Consider Memphis and AutoZone Park, the $80 million home of the Redbirds, which opened in 2000.

"The ballpark, by anybody's measure, was one of the cornerstones of our recent revitalization efforts here," said Sanford, the Memphis Center City Commission president.

AutoZone Park prompted renovation of an office building that had been vacant for 20 years, new apartments, condos and lofts, the first new elementary school in downtown Memphis in 100 years and new retail shops and restaurants, Sanford said.

People like it so much they agreed downtown was the only place for a new $250 million arena for the NBA Memphis Grizzlies. It is being built a few blocks from the stadium.

"The ballpark was catalytic," Sanford said. "Ours was a typical deteriorating urban center. It had been allowed to deteriorate for decades. Now we have more people living in downtown than Denver does - 10,000 people today compared to just 500 in 1985.

"We not only got a new ballpark, we got a new neighborhood."

Oklahoma City achieved similar results from its $34 million Southwestern Bell Bricktown Ballpark, part of a taxpayer-financed and approved $700 million downtown overhaul.

"The old ballpark was located north of the fairgrounds, eight miles west of town," said Sean Simpson, vice president of the Greater Oklahoma City Chamber of Commerce.

"In 1990, there was just one restaurant in downtown, and the rest was empty warehouses," he said. "Now we have the Bricktown, a canal, restaurants, nightclubs, retail, commercial offices, two new hotels.
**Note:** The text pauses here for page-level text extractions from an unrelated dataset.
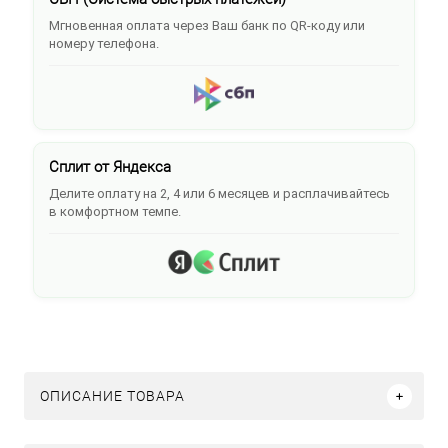
Мгновенная оплата через Ваш банк по QR-коду или
номеру телефона.
Сплит от Яндекса
Делите оплату на 2, 4 или 6 месяцев и расплачивайтесь
в комфортном темпе.
ОПИСАНИЕ ТОВАРА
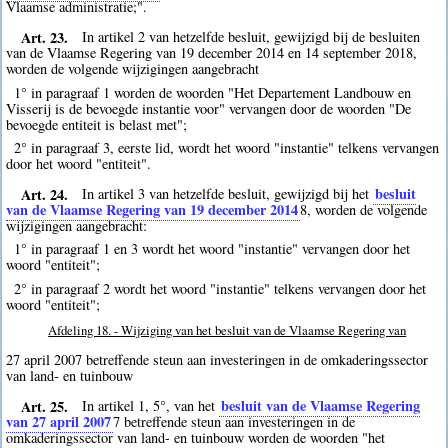
Vlaamse administratie;".
Art. 23.
In artikel 2 van hetzelfde besluit, gewijzigd bij de besluiten
van de Vlaamse Regering van 19 december 2014 en 14 september 2018,
worden de volgende wijzigingen aangebracht
1° in paragraaf 1 worden de woorden "Het Departement Landbouw en
Visserij is de bevoegde instantie voor" vervangen door de woorden "De
bevoegde entiteit is belast met";
2° in paragraaf 3, eerste lid, wordt het woord "instantie" telkens vervangen
door het woord "entiteit".
Art. 24.
besluit
In artikel 3 van hetzelfde besluit, gewijzigd bij het
van de Vlaamse Regering van 19 december 2014
8
, worden de volgende
wijzigingen aangebracht:
1° in paragraaf 1 en 3 wordt het woord "instantie" vervangen door het
woord "entiteit";
2° in paragraaf 2 wordt het woord "instantie" telkens vervangen door het
woord "entiteit";
Afdeling 18. - Wijziging van het besluit van de Vlaamse Regering van
27 april 2007 betreffende steun aan investeringen in de omkaderingssector
van land- en tuinbouw
Art. 25.
besluit van de Vlaamse Regering
In artikel 1, 5°, van het
van 27 april 2007
7
betreffende steun aan investeringen in de
omkaderingssector van land- en tuinbouw worden de woorden "het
"The ballpark brings everyone down. They are rediscovering downtown Oklahoma City and finding it's the place to be."

Fresno finds its new $27 million Grizzlies Stadium generating a rebirth of its downtown, which has a reputation as a high crime area with little night life.

"The downtown stadium has been a boon to development in our downtown area," said Stebbins Dean of the Greater Fresno Area Chamber of Commerce.

"We had been trying to figure out how to bring business back downtown. We need retail back. There's not very much retail left in downtown at all because of a perception that crime is a serious problem downtown."

All that began to change after the stadium opened last summer and Fresno residents attended games and got a glimpse of downtown, he said.

"The stadium has changed the whole complexion of downtown Fresno," Dean said.

"Turnover has occurred in real estate, and we're seeing businesses crop up in our downtown, including small restaurants."